Work instruction: Can you copy the text of the records below with "dirigentes sindicais" swapped for "representantes sindicais" and everything else left unchanged, leaving out the pictures?

Entries provided:
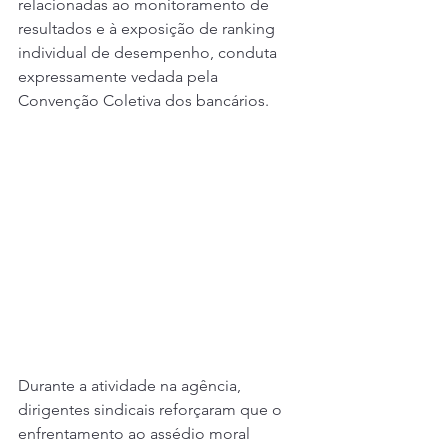
relacionadas ao monitoramento de 
resultados e à exposição de ranking 
individual de desempenho, conduta 
expressamente vedada pela 
Convenção Coletiva dos bancários.
Durante a atividade na agência, 
dirigentes sindicais reforçaram que o 
enfrentamento ao assédio moral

Task output:
relacionadas ao monitoramento de 
resultados e à exposição de ranking 
individual de desempenho, conduta 
expressamente vedada pela 
Convenção Coletiva dos bancários.
Durante a atividade na agência, 
representantes sindicais reforçaram que o 
enfrentamento ao assédio moral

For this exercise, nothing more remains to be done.